Insbesondere untersucht sie Regelungen zu den Aufgaben des Vollzugs, zu den Vollzugslockerungen, zur Vollzugsplanung, zum Arbeitsentgelt und zur Stellung des Strafgefangenen.

Die Autorin stellt dabei fest, dass die meisten der Regelungen der Länderstrafvollzugsgesetze entweder verfassungsrechtlich bedenklich oder nur durch verfassungsgemäße Auslegung mit den vom Bundesverfassungsgericht aufgestellten Grundlagen in Einklang zu bringen sind.
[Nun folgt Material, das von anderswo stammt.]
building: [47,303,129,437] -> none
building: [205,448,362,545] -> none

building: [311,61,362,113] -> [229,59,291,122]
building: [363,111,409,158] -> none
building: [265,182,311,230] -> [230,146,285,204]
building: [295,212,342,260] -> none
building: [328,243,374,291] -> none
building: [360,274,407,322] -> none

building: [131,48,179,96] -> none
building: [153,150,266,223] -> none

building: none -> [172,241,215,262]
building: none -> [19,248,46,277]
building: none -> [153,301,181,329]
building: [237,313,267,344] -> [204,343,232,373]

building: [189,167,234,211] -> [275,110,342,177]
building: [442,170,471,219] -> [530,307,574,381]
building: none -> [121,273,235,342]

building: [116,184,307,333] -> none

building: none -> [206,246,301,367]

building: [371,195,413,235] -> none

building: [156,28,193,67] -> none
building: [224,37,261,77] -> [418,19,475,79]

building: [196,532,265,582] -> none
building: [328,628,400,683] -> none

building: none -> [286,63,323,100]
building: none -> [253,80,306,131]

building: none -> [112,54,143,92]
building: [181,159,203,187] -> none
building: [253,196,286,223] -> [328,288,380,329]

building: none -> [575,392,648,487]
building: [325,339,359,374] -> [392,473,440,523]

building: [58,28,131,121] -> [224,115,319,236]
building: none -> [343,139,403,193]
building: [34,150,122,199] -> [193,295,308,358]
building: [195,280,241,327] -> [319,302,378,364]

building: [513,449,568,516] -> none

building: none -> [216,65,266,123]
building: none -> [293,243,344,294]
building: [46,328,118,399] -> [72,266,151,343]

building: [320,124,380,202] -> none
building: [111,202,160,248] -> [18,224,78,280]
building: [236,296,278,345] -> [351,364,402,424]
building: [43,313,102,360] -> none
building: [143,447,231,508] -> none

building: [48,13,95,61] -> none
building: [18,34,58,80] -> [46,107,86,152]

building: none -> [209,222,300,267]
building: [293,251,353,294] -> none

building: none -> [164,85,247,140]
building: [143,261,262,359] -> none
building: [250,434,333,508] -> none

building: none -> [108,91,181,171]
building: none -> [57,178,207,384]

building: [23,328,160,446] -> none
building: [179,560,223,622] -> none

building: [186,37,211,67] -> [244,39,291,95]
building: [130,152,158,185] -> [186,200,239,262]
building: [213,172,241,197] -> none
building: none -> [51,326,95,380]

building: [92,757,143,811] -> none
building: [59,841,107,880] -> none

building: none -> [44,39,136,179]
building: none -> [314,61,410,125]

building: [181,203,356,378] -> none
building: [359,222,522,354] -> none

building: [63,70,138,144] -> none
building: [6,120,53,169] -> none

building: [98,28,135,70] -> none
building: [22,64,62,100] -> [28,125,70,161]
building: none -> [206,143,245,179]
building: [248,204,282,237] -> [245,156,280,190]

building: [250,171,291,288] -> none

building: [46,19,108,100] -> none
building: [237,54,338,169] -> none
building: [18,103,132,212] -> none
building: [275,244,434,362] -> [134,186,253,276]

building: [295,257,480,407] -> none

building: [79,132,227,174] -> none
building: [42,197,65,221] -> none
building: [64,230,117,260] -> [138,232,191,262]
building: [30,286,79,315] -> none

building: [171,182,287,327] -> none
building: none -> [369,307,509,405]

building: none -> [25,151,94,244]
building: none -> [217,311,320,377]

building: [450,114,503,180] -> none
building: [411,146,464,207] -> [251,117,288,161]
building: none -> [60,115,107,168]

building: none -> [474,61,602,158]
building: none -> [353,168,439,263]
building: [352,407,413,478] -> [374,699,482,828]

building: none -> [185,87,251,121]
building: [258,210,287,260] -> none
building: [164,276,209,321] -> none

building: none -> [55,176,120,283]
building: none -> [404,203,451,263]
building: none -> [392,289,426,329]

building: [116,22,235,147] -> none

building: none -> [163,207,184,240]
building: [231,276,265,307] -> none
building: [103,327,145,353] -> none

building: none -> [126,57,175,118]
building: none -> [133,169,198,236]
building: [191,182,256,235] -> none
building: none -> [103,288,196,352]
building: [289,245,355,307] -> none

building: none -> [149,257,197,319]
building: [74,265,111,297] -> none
Größter Kritikpunkt stellt dabei nach Ansicht die Autorin, die Umstellung von Vollzugsziel und der Vollzugsaufgaben gegenüber dem Strafvollzugsgesetz von 1976 innerhalb der Landesstrafvollzugsgesetze von Bayern, Niedersachsen und Hessen dar, da sich diese auch auf die übrigen Regelungen der jeweiligen Landesstrafvollzugsgesetze auswirke. Folge des von der Autorin als Ausstrahlungswirkung bezeichneten Effekts, sei eine restriktive Gewährung von Behandlungsmaßnahmen im Vollzug.

Letztlich vermag dies nach Ansicht der Autorin nur im Hamburgischen Strafvollzugsgesetz vermieden werden, da hier keine Umstellung von Vollzugsziel und den Vollzugsaufgaben hat.

Zusammenfassend kommt die Autorin daher zu dem Schluss, dass die Föderalismusreformgegner mit der Befürchtung, dass ein „Wettbewerb der Schäbigkeit“ eintreten könnte, Recht behalten haben.